■ **Задание**: Пожалуйста, укажите годы жизни Сигизмунда Доминиковича Кржижановского по отрывку для чтения.

■ **Отрывок для чтения**:
Все права на текст принадлежат автору: Сигизмунд Доминикович Кржижановский, Юлиан Тувим.
Это короткий фрагмент для ознакомления с книгой.
Рыцарь духа, или Парадокс эпигонаСигизмунд Доминикович Кржижановский
Юлиан Тувим

Сигизмунд Кржижановский Рыцарь духа, или Парадокс эпигона


«Нет, я не знаю слов, разящих и могучих…» (О поэзии Сигизмунда Кржижановского)

Максиму Калинину

Читательский и филологический бум, вызванный возвращением в отечественную словесность имени и произведений Сигизмунда Доминиковича Кржижановского (1887–1950), прошёл. Теперь никому в голову не придёт оспаривать право этого автора на место в истории литературы. Книги Кржижановского встали на полки общедоступных и домашних библиотек; постепенно идёт осмысление его творчества, изучение которого, надо думать, через поколение-два станет частью учебных программ.

■ **Предоставленный материал**:
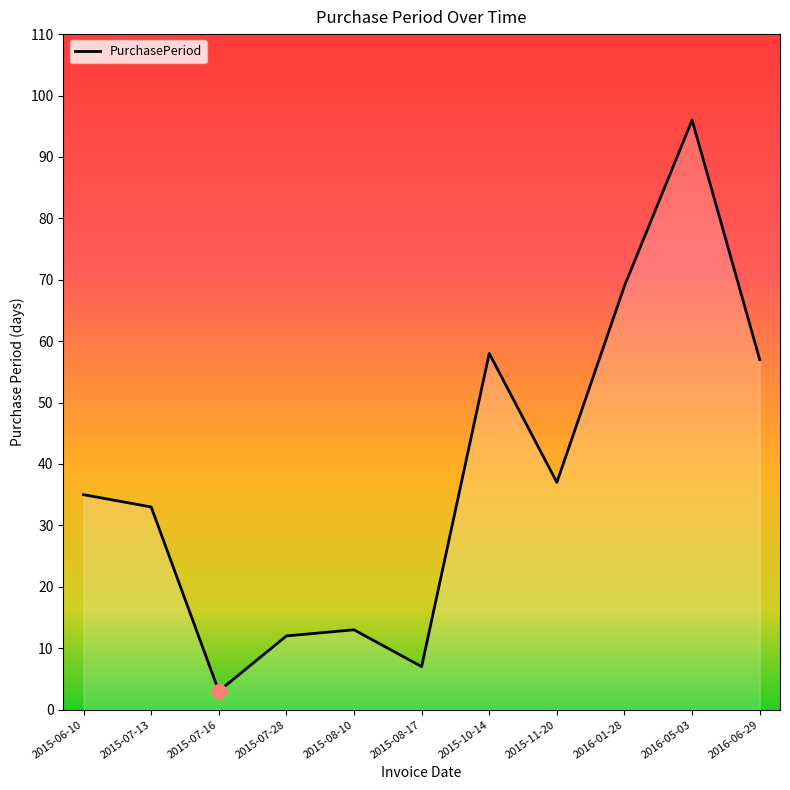

What is the ratio of the value at 2015-08-17 to the value at 2016-05-03?

0.1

■ **Ответ**: 1887–1950.